━━━ Input ━━━
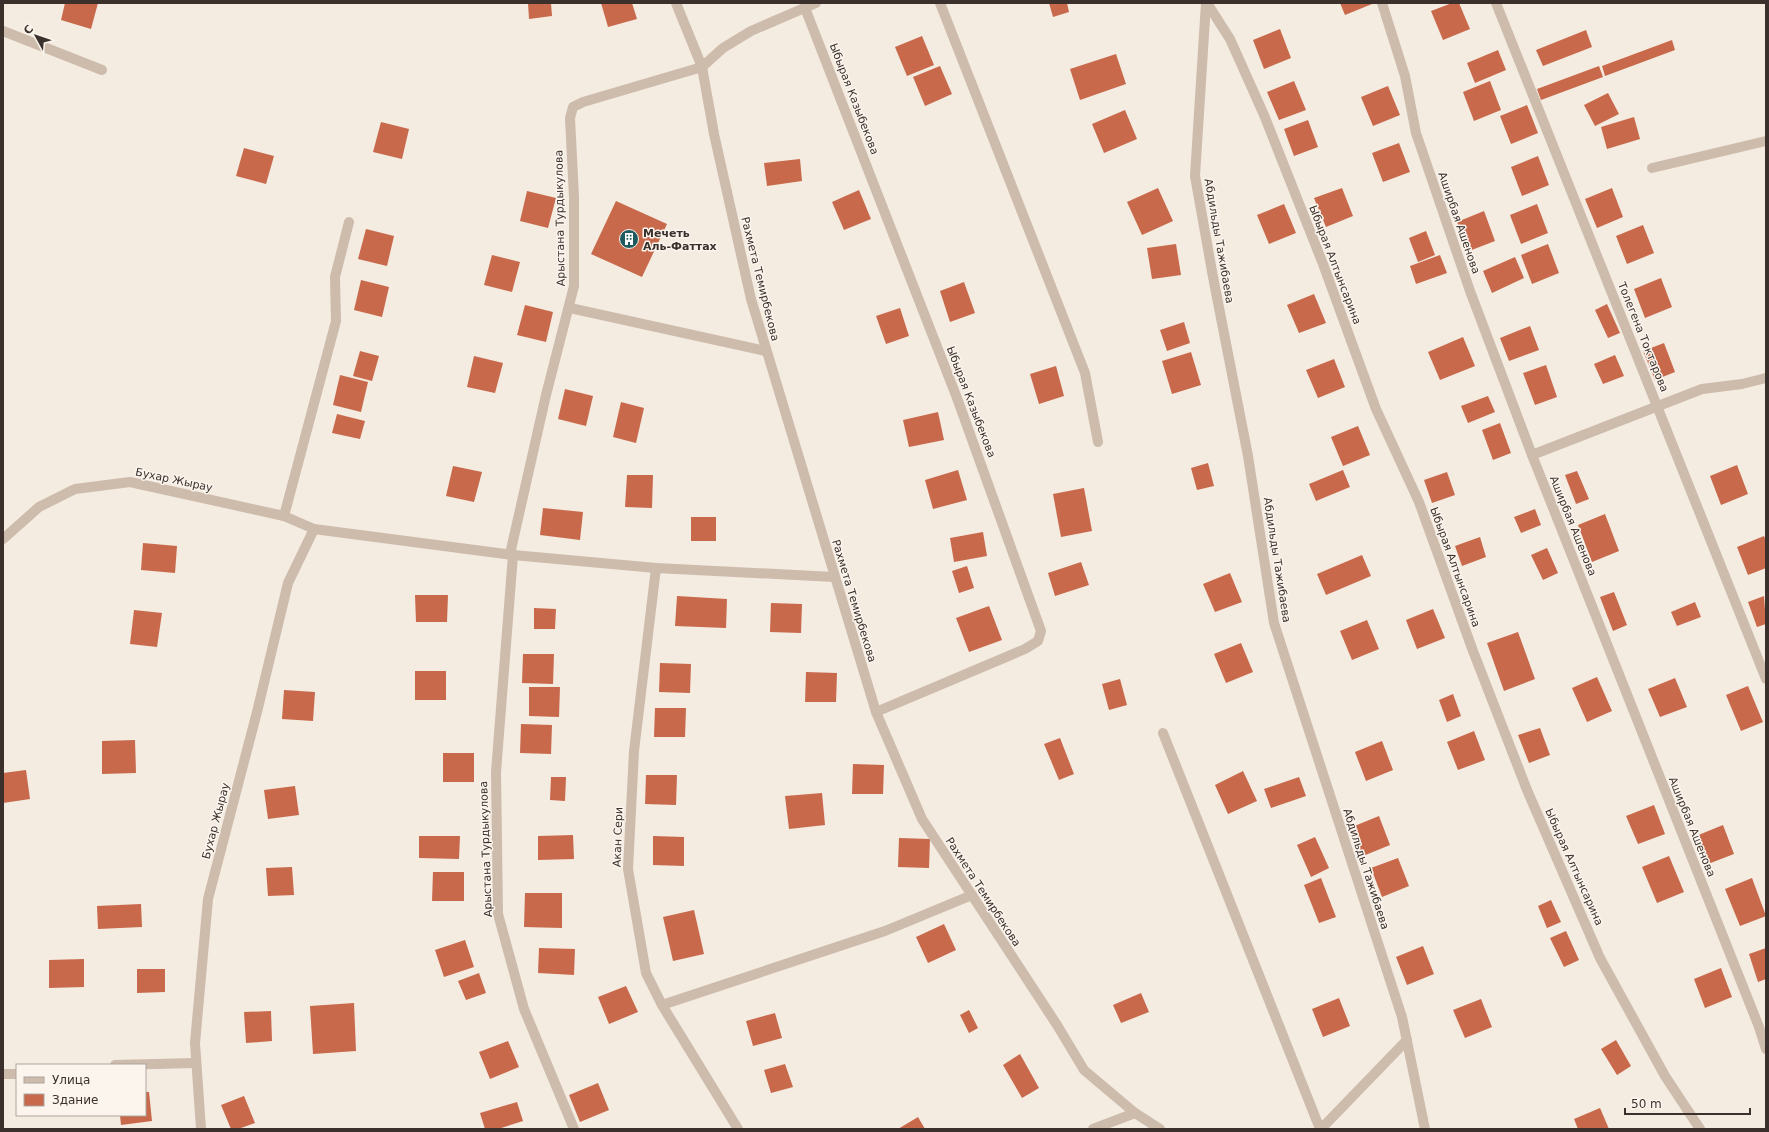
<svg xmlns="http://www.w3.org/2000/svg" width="1769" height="1132" viewBox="0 0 1769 1132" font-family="'DejaVu Sans',sans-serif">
<rect width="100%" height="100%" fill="#f4ebe1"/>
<g fill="#c8694b">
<polygon points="65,3 98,3 91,29 61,20"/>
<polygon points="528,3 551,3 552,16 529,19"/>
<polygon points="601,3 632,3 637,19 608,27"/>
<polygon points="1049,3 1067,3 1069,12 1053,17"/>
<polygon points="1340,3 1372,3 1372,4 1345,15"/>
<polygon points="1452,3 1459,3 1470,29 1443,40 1431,11"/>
<polygon points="1280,29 1291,58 1264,69 1253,40"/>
<polygon points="1586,30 1592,47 1543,66 1536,50"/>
<polygon points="922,36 934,65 907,76 895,47"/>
<polygon points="1672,40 1675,50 1605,76 1602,66"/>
<polygon points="1498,50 1506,70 1475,83 1467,63"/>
<polygon points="1116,54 1126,84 1080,100 1070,69"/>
<polygon points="940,66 952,94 925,106 913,77"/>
<polygon points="1599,66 1603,77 1541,100 1537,89"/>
<polygon points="1294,81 1306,110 1279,120 1267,92"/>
<polygon points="1490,81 1501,110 1474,121 1463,92"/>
<polygon points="1388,86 1400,115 1373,126 1361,97"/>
<polygon points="1608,93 1619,114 1595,126 1584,105"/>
<polygon points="1527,105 1538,133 1511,144 1500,116"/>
<polygon points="1125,110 1137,139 1104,153 1092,124"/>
<polygon points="1634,117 1640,139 1607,149 1601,127"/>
<polygon points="1308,120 1318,147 1294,156 1284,129"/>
<polygon points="381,122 409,129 402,159 373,152"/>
<polygon points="1399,143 1410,172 1383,182 1372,153"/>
<polygon points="244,148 274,156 266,184 236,176"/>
<polygon points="1538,156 1549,185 1522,196 1511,167"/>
<polygon points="800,159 802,181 767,186 764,163"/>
<polygon points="1158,188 1173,221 1142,235 1127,202"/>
<polygon points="1342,188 1353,216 1326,227 1314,198"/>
<polygon points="1612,188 1623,217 1597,228 1585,199"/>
<polygon points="859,190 871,219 844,230 832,202"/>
<polygon points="527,191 556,198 548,228 520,221"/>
<polygon points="616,201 667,224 642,277 591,254"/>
<polygon points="1284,204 1296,233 1269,244 1257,215"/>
<polygon points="1537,204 1548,233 1521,244 1510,215"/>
<polygon points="1484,211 1495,241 1469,251 1457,222"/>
<polygon points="1643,225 1654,253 1627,264 1616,236"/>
<polygon points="366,229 394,236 387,266 358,259"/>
<polygon points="1426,231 1435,255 1418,262 1409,238"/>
<polygon points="1176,244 1181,275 1152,279 1147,248"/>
<polygon points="1548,244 1559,273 1532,284 1521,255"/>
<polygon points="492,255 520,262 512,292 484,285"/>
<polygon points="1440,255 1447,273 1416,284 1410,266"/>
<polygon points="1515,257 1524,278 1492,293 1483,271"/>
<polygon points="1661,278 1672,307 1645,318 1634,289"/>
<polygon points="361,280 389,287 382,317 354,310"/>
<polygon points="964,282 975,313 950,322 940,291"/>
<polygon points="1314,294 1326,323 1299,333 1287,305"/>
<polygon points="1607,304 1620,333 1608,338 1595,310"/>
<polygon points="525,305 553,312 546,342 517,335"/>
<polygon points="900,308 909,336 886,344 876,316"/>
<polygon points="1184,322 1190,343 1167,351 1160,330"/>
<polygon points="1530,326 1539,350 1509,361 1500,338"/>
<polygon points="1463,337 1475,366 1440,380 1428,352"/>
<polygon points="1664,343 1675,372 1655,380 1643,351"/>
<polygon points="360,351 379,356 372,381 353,376"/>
<polygon points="1191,352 1201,385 1172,394 1162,361"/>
<polygon points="1615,355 1624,376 1603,384 1594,364"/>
<polygon points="474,356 503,363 495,393 467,387"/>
<polygon points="1334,359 1345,387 1318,398 1306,370"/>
<polygon points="1546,365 1557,397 1535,405 1523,373"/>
<polygon points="1056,366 1064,396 1039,404 1030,374"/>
<polygon points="340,375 368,382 361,412 333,405"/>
<polygon points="565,389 593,396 586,426 558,419"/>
<polygon points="1488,396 1495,412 1468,423 1461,406"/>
<polygon points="621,402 644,408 636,443 613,437"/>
<polygon points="938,412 944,440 909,447 903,420"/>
<polygon points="337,414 365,421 360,439 332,433"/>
<polygon points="1500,423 1511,453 1493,460 1482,430"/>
<polygon points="1358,426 1370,455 1343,466 1331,437"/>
<polygon points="1208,463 1214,486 1197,490 1191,468"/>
<polygon points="1737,465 1748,494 1721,505 1710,476"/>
<polygon points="453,466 482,472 474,502 446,496"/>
<polygon points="958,470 967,500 933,509 925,480"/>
<polygon points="1343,470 1350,487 1316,501 1309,484"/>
<polygon points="1577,471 1589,499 1576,504 1565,475"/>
<polygon points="1447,472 1455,495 1432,503 1424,480"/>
<polygon points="627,475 653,475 652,508 625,507"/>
<polygon points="1084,488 1092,531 1061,537 1053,494"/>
<polygon points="543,508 583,512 580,540 540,535"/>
<polygon points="1535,509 1541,525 1521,533 1514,517"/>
<polygon points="1605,514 1619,551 1592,562 1578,525"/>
<rect x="691" y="517" width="25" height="24"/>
<polygon points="983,532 987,556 954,562 950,538"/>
<polygon points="1764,536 1766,541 1766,568 1748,575 1737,547"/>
<polygon points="1480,537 1486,557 1462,566 1455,546"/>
<polygon points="143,543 177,546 175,573 141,570"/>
<polygon points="1547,548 1558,573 1543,580 1531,555"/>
<polygon points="1362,555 1371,576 1326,595 1317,574"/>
<polygon points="1081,562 1089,585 1055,596 1048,573"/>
<polygon points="967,566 974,588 959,593 952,571"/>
<polygon points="1230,573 1242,602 1215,612 1203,584"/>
<polygon points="1614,592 1627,625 1613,631 1600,597"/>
<polygon points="415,595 448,595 447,622 416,622"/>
<polygon points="677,596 727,599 726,628 675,626"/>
<polygon points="1764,596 1766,624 1757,627 1748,602"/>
<polygon points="1695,602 1701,617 1677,626 1671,612"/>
<polygon points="771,603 802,604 801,633 770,632"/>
<polygon points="989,606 1002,640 969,652 956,618"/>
<polygon points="534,608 556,609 555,629 534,629"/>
<polygon points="1433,609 1445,638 1417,649 1406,620"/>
<polygon points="134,610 162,613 157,647 130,644"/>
<polygon points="1367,620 1379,649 1352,660 1340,631"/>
<polygon points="1518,632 1535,679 1504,691 1487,643"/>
<polygon points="1241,643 1253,672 1226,683 1214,654"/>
<polygon points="523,654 554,654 553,684 522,683"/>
<polygon points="660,663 691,664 690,693 659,692"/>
<rect x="415" y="671" width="31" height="29"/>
<polygon points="806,672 837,673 836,702 805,702"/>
<polygon points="1597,677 1612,711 1587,722 1572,688"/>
<polygon points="1675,678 1687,707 1660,717 1648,689"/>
<polygon points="1120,679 1127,705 1109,710 1102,684"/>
<polygon points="1748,686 1763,722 1741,731 1726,695"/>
<polygon points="529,687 560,687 559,717 529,716"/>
<polygon points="284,690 315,692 313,721 282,719"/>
<polygon points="1453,694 1461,716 1447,722 1439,700"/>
<polygon points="655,708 686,708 685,737 654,737"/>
<polygon points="521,724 552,725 551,754 520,753"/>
<polygon points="1540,728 1550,755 1529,763 1518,735"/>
<polygon points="1474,731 1485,760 1458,770 1447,742"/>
<polygon points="1060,738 1074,774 1059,780 1044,744"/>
<polygon points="135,740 136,773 102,774 102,741"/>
<polygon points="1382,741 1393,770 1366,781 1355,752"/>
<rect x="443" y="753" width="31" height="29"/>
<polygon points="853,764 884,765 883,794 852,794"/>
<polygon points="26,770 30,799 3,803 3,773"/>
<polygon points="1243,771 1257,801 1228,814 1215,785"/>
<polygon points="646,775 677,775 676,805 645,804"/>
<polygon points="551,777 566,777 565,801 550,800"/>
<polygon points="1299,777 1306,796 1271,808 1264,789"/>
<polygon points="295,786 299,815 268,819 264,790"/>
<polygon points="822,793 825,825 789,829 785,796"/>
<polygon points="1654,805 1665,834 1638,844 1626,816"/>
<polygon points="1379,816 1390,845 1363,856 1352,827"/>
<polygon points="1723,825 1734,854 1708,864 1696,836"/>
<polygon points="573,835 574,859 538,860 538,836"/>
<polygon points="419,836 460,836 459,859 419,858"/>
<polygon points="653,836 684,837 684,866 653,865"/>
<polygon points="1315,837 1329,868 1311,877 1297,845"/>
<polygon points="899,838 930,839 929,868 898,867"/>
<polygon points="1669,856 1684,892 1657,903 1642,867"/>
<polygon points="1398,858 1409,886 1382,897 1371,868"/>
<polygon points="292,867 294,895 268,896 266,868"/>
<polygon points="433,872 464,872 464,901 432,901"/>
<polygon points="1321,878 1336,917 1319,923 1304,885"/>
<polygon points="1752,878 1766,916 1740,926 1725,889"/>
<polygon points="525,893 562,893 562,928 524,927"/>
<polygon points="1551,900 1561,922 1547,928 1538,906"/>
<polygon points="141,904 142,927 98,929 97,906"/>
<polygon points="694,910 704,954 673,961 663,917"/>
<polygon points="944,924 956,950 928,963 916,937"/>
<polygon points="1566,931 1579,960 1564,967 1550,938"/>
<polygon points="465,940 474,967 444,977 435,950"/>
<polygon points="1423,946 1434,974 1407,985 1396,957"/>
<polygon points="539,948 575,949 574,975 538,973"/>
<polygon points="1766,948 1766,979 1758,982 1749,954"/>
<polygon points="84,959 84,987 49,988 49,960"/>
<polygon points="1721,968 1732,997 1705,1008 1694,979"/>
<polygon points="137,969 165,969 165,992 137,993"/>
<polygon points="479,973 486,993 466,1000 458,981"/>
<polygon points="626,986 638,1012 609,1024 598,997"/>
<polygon points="1141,993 1149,1012 1121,1023 1113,1005"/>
<polygon points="1339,998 1350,1026 1323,1037 1312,1009"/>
<polygon points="1481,999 1492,1027 1465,1038 1453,1010"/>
<polygon points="354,1003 356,1051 313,1054 310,1006"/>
<polygon points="969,1010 978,1028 969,1033 960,1015"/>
<polygon points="271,1011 272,1041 246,1043 244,1012"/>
<polygon points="775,1013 782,1038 753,1046 746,1021"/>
<polygon points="1616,1040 1631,1066 1617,1075 1601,1049"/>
<polygon points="508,1041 519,1067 490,1079 479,1052"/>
<polygon points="1020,1054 1039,1088 1022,1098 1003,1065"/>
<polygon points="785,1064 793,1087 771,1093 764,1070"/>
<polygon points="598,1083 609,1110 580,1122 569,1095"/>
<polygon points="145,1092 149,1092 152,1121 121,1125 120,1115 145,1115"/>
<polygon points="244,1096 255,1123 238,1129 231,1129 221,1105"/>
<polygon points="517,1102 523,1121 498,1129 485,1129 480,1113"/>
<polygon points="1600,1108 1609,1129 1578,1129 1574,1119"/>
<polygon points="918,1117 925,1129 898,1129"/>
</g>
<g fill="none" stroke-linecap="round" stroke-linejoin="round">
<g stroke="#cdbbac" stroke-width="10">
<polyline points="676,3 702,67 714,134 751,299 876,712 922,819 1057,1025 1084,1070 1135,1113 1160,1129"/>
<polyline points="940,3 1085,373 1098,442"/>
<polyline points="1206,3 1195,176 1213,277 1248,456 1274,623 1402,1017 1425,1129"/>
<polyline points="1207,3 1230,39 1264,115 1323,264 1376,409 1419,502 1473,651 1527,790 1600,958 1665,1076 1700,1129"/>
<polyline points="1382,3 1405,76 1416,133 1470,291 1532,455 1759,1027 1766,1049"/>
<polyline points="1496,3 1766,679"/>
<polyline points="805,8 957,398 1041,631 1038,641 1025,649 876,712"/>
<polyline points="3,31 102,70"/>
<polyline points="1652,168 1766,141"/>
<polyline points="570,308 766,351"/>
<polyline points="1532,455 1702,389 1742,384 1766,378"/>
<polyline points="284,516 336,321 335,277 349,222"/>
<polyline points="3,539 39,507 75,489 130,482 284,516 314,529 513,555 656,568 834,577"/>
<polyline points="510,554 546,395 574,286 574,197 570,118 573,107 583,102 702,67 723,48 751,31 816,3"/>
<polyline points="513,555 496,772 498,914 524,1009 574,1129"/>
<polyline points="656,568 634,751 628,869 646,973 662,1005 738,1129"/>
<polyline points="1163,733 1320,1129"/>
<polyline points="662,1005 885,931 972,895"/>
<polyline points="115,1065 195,1063"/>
<polyline points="3,1074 17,1074"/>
<polyline points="201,1129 195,1043 208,899 257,712 288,583 314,529"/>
<polyline points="1093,1129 1135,1113"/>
<polyline points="1321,1129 1407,1040"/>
</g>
</g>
<defs>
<g id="building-disc" transform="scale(1)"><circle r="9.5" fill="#1f5a5e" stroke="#fbf5ee"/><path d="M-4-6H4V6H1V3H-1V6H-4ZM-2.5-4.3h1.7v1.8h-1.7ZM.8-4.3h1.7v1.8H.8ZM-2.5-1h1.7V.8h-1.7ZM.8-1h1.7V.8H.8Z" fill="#fff"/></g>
</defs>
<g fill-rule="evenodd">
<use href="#building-disc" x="629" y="239"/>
</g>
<g text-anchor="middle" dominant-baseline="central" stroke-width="3" stroke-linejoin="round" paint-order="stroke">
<g font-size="11" fill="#3b302b" stroke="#fbf5ee">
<text transform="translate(854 99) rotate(69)">Ыбырая Казыбекова</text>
<text transform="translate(560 218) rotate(-91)">Арыстана Турдыкулова</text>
<text transform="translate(1459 223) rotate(71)">Аширбая Ашенова</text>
<text transform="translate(1219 241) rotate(80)">Абдильды Тажибаева</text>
<text transform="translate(1335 265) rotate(69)">Ыбырая Алтынсарина</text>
<text transform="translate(760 279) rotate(76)">Рахмета Темирбекова</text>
<text transform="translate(1643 337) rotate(68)">Толегена Токтарова</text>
<text transform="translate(971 402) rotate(69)">Ыбырая Казыбекова</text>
<text transform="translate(174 480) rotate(12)">Бухар Жырау</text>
<text transform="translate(1573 526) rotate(68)">Аширбая Ашенова</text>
<text transform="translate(1277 560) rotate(81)">Абдильды Тажибаева</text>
<text transform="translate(1455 567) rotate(70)">Ыбырая Алтынсарина</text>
<text transform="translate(854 601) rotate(73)">Рахмета Темирбекова</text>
<text transform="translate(216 821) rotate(-75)">Бухар Жырау</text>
<text transform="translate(1692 827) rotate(68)">Аширбая Ашенова</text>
<text transform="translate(618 837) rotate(-88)">Акан Сери</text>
<text transform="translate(486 849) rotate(-92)">Арыстана Турдыкулова</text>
<text transform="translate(1574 867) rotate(66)">Ыбырая Алтынсарина</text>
<text transform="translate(1366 869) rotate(72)">Абдильды Тажибаева</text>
<text transform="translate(983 892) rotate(57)">Рахмета Темирбекова</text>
</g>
<g font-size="11" font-weight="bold" fill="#3b302b" stroke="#fbf5ee" text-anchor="start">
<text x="643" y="233">Мечеть<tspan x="643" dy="13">Аль-Фаттах</tspan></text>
</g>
</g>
<rect width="1769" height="1132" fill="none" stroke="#3b302b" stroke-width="8"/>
<rect x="16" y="1064" width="130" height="52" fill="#fbf5ee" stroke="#aea6a0"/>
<rect x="24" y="1077" width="20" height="6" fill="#cdbbac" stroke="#aea6a0"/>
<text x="52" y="1084" font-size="12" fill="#3b302b">Улица</text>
<rect x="24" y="1094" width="20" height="12" fill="#c8694b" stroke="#aea6a0"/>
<text x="52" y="1104" font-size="12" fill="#3b302b">Здание</text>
<g transform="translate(36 36) rotate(310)" stroke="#fbf5ee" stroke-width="3" paint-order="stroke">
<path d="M0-3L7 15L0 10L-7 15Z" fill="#3b302b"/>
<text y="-6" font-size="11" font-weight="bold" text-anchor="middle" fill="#3b302b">С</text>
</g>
<path d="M1625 1108v6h125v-6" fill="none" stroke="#3b302b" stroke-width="2"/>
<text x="1631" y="1108" font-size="12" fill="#3b302b" stroke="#fbf5ee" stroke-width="3" paint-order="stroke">50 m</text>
</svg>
━━━
[What is expected] One number should be returned: how many lines in the records contain the word "middle".

[Solution for this exercise] 2